The video is a comical attempt to address a serious issue and points out that HIV among drug users is skyrocketing and that the Russian government is denying the fact. Methadone Man and Buprenorphine Babe’s attempt to go the Kremlin is thwarted by their nemesis Mr Thought Control who convinces Russian policymakers that Methadone and Buprenorphine are not effective as a form of treatment.
The head of the Russian delegation Victor Ivanov said in March at the Commission of Narcotic Drugs (CND) that OST is not effective. Russia has received global criticism for not supporting OST as a form of drug treatment and critics say that OST will also help curb the HIV/AIDS epidemic.
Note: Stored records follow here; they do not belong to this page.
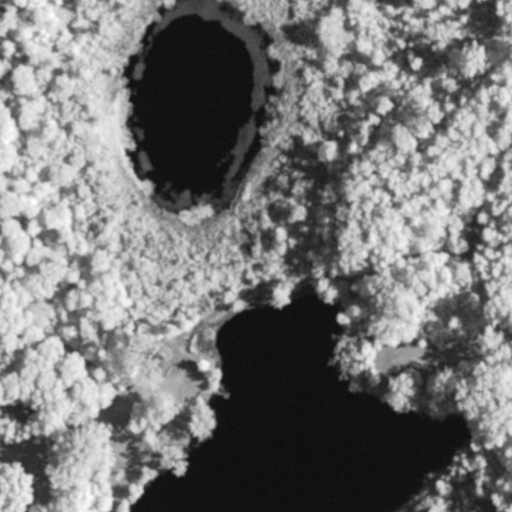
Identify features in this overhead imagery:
road: (44, 443)
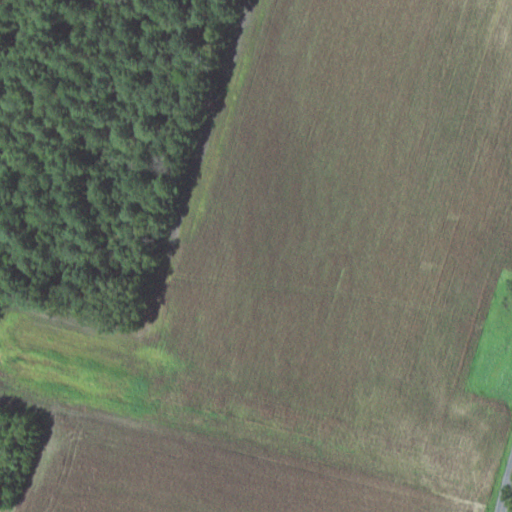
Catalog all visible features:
road: (505, 488)
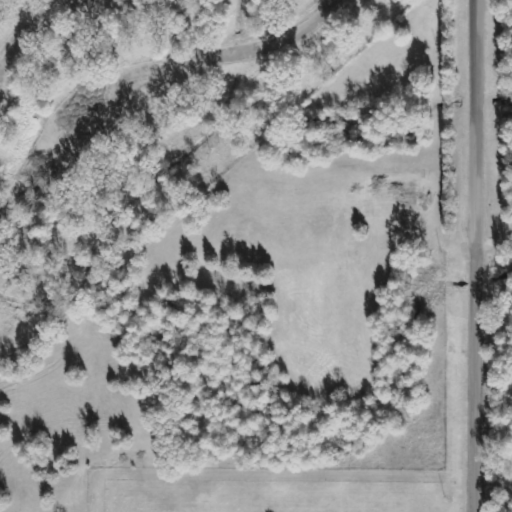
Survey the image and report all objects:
road: (39, 37)
road: (166, 93)
road: (481, 256)
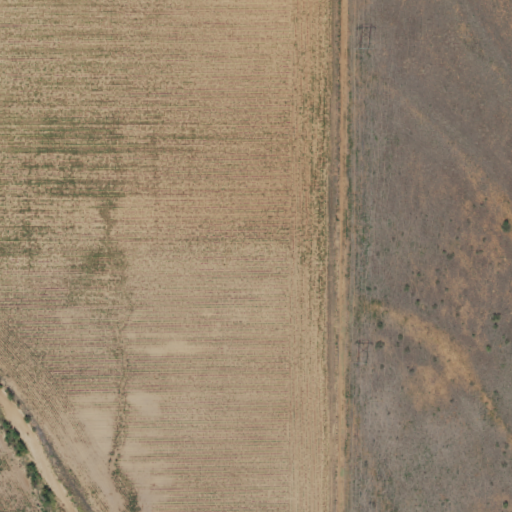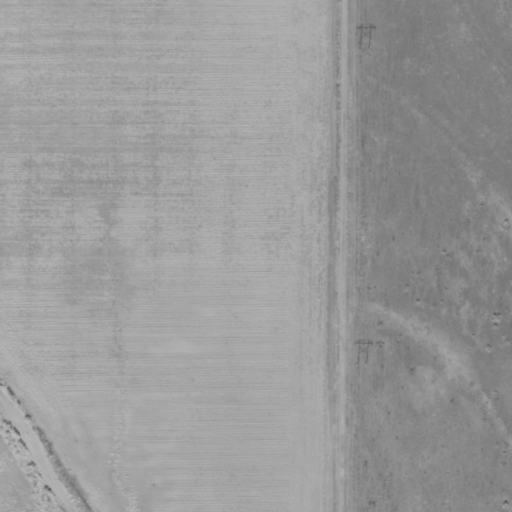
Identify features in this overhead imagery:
power tower: (362, 50)
power tower: (361, 364)
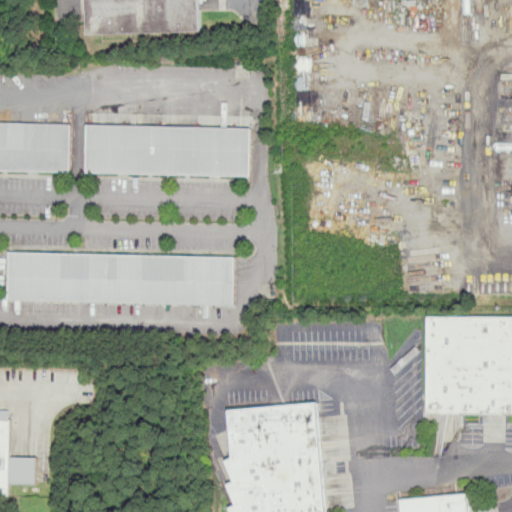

Supporters of OST treatment say that it is an effective way of reducing the amount of crime caused by drug dependants as well as reducing the risks of diseases such as Hepatitis C and HIV/AIDS. In Russia there are an estimated 1.6 million intravenous drug users (IDUs) of which 60 to 70 percent have HIV-related illnesses. In the past decade the number of HIV-infected people increased tenfold from an estimated 100,000 to one million. What is seen by many as a failure to address this situation has inspired a Facebook group opposing a Russian successor to Antonio Maria Costa as head of the United Nations Office of Drugs and Crime.
Heroin use has escalated in post-communist Russia and the Russian government is putting serious pressure on NATO to step up crop eradication policies in Afghanistan the main supplier of heroin in the region.